Sunday, August 19, 2007

Difficult

I'm so bloody angry I wanna rant the hell out of this blog! I shall try not to cause I don't want to be emo. I'm trying so darn hard to get school people out. SO BLOODY DIFFICULT! Screw la...
I wanna driveeee... Even that I can't do. Went for lecture already, but even getting to sit for my test is soo difficult. I wanna drive so I can go out!! I wanna drink till I drop. Wait, even if I could drive, I won't have anyone to go out with. bloody hell!
Why la... friends that drink have exams, friends that drive don't drink. Other friends are still *little*, have to depend on parents permission.

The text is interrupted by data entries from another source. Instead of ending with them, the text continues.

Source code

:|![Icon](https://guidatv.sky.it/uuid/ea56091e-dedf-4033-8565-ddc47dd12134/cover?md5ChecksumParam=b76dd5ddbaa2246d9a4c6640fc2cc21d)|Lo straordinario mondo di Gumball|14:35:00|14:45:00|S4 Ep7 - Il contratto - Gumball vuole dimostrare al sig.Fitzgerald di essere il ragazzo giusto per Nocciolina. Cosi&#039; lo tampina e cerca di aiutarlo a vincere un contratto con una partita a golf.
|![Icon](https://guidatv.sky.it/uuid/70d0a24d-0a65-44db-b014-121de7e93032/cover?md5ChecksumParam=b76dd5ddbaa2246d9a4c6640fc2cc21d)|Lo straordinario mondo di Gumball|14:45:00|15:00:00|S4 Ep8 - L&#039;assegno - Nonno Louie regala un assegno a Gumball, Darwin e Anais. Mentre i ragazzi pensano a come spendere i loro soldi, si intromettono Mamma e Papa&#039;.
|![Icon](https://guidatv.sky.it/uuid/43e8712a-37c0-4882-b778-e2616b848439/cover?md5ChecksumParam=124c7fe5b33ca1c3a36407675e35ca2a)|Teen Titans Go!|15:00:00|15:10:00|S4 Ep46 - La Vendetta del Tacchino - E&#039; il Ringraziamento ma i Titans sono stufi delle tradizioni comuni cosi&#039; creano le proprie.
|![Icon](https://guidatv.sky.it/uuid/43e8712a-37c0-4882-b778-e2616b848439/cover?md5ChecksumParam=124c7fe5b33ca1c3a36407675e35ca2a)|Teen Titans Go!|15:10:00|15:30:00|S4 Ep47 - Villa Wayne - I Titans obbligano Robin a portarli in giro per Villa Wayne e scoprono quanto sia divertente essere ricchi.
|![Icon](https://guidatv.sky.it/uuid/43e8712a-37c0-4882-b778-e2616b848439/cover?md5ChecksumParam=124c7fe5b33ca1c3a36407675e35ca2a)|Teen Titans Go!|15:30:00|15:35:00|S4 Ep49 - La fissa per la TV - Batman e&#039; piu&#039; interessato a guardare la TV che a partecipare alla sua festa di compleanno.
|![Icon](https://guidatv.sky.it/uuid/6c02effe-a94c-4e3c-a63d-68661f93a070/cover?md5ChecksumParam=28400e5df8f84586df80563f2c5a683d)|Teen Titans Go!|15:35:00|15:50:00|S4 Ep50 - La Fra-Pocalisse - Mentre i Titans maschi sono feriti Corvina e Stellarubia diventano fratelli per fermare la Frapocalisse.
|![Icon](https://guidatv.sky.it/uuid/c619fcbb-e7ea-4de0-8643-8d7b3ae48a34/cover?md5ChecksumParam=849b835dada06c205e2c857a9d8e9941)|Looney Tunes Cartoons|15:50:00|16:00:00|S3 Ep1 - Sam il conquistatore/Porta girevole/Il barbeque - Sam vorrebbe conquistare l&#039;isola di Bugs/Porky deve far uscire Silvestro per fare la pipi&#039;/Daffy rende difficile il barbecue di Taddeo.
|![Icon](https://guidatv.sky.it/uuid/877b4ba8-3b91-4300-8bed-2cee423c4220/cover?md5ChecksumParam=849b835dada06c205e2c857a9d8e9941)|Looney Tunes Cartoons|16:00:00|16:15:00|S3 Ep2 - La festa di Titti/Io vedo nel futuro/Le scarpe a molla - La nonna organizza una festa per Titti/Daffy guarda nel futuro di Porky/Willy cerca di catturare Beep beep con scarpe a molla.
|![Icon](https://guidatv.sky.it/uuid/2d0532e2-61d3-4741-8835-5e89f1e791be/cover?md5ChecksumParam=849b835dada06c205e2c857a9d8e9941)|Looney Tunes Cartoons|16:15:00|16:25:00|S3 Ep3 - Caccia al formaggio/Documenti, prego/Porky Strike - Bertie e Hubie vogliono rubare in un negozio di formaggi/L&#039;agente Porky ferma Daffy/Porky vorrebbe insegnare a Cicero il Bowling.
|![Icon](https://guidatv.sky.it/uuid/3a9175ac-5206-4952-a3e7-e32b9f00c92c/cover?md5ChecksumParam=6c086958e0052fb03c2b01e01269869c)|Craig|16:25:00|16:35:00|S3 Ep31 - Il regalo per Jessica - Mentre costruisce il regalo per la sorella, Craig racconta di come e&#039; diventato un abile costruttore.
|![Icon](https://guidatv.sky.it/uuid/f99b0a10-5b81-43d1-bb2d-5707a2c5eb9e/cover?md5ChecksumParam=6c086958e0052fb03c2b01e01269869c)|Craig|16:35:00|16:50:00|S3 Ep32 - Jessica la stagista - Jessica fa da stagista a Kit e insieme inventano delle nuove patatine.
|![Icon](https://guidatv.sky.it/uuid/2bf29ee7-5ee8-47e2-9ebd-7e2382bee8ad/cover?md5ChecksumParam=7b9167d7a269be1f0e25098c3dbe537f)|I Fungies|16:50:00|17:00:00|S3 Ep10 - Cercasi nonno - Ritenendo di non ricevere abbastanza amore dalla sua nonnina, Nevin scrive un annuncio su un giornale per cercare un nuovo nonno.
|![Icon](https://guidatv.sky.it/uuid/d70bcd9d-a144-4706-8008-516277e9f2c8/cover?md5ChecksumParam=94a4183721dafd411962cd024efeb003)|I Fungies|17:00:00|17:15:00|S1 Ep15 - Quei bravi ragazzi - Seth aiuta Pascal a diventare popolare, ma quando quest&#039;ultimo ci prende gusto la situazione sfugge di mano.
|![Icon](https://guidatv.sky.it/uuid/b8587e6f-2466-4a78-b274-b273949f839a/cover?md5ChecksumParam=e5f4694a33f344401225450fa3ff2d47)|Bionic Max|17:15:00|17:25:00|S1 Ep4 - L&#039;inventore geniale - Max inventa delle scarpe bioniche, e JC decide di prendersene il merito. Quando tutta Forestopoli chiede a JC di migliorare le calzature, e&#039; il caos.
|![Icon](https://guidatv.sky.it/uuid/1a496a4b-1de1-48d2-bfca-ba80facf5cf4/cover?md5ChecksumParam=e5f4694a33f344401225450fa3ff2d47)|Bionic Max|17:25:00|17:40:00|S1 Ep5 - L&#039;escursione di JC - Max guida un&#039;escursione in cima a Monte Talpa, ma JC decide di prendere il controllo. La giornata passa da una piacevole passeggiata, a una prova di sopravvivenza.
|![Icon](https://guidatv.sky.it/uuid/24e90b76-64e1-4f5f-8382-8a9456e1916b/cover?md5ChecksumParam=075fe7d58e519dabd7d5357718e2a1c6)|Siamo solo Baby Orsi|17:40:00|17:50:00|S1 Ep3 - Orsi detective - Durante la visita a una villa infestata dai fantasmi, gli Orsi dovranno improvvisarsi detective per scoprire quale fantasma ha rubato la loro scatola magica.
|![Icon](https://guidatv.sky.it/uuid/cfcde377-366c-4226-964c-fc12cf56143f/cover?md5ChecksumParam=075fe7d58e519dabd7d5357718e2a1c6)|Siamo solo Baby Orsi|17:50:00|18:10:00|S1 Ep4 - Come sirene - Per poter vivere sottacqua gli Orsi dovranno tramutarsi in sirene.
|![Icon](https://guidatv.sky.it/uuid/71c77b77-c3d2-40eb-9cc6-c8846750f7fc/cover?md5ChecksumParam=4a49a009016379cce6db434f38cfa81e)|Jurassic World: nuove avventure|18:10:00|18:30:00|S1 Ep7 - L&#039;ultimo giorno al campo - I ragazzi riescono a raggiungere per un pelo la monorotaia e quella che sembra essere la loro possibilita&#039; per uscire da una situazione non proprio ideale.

I've got two whole weeks of holiday. My first week is gonna be spent in camps. I have no idea what I'm gonna do after that. I HOPE I can go out with school people. We always say we have to go out during school, but when the holidays come, we don't. The last time we went out was for Jerms farewell, urgh, that was so bad... There were sooo many of us. Couldn't even go out as one group. That's why I DON"T LIKE going out with a big bunch of people.
Last few weeks, especially the week we planned for INTERNATIONAL DAY, school was sooo awesome! The girls and some guys we cuckoo! Ish, I wish I wish I wish the girls can go out oone day and just sit, talk and laugh... before we all get separated.

the wonderful girls(MY's missing)

Some of them get on my nerves at times, but I don't care, cause they're still awesome and I most definitely pissed them of at times.

The best thing that can happen to me right now when I'm absolutely bored is a good movie. My life would be an absolute bore if I didn't have my movies. (my movies meaning the movies I've come to love so much)

*crosses fingers very tightly and switches tv on.* please let there be a good movie... DAMN IT! My dad is watching!! Screw(driver)! Crap la

I'll just watch a VCD. I shall watch City of Angels. Been meaning to watch that for ages now.

Monday, August 13, 2007

Seem

I feel horrible. This is actually one of the very few times in my life I'm actually upset about something that's normal. I'm such a pro when it comes to keeping my feelings inside. I guess this time, it's doing more bad than good to me.
It's been going on since I realised I was going to graduate. Last year, all I had to do was think about my options, and they weren't so bad. Then as time goes by, so many other things had to be thought of that didn't even occur to me before. Things that I have no control over.
I'm going through this stage of my life so blindly because I'm not getting enough help. I'm so afraid that I might make the wrong decision and regret it later.
My mum is doing all she can, but really, it's NOT ENOUGH. She isn't my teacher and won't know whats best for me in my system. She's not the one giving out the money. She says that I'm already taking things into my own hands and why should I ask other people for help. Of course i need information from other sources. What do I know of my future? I feel like I'm being taken for granted and pushed aside. It's like as if, my education, my future does not matter at all just because I SEEM like I know what I'm doing. EH! not matter what I'm still only 18 and I need guidance like any other person.
I haven't even told anyone about this yet, because I just can't. I WANT to . But I can't. Things just keep getting in my way. Every time I think of it, I'll get all upset and frustrated and start the waterworks. How in the world am I suppose to talk to anyone about it?
I wish I were in the government school at times like these. At least there you're getting SOME help. There are open days and stuff from uni's that will be held in school. Then you don't need to TROUBLE your parents sending you up and down. In school you have teachers or other people who are there to help you think about your future, or at least friends who are going through the same thing with you.
I haven't ranted like this to anyone about my future. It sucks more than anything I've ever gone through.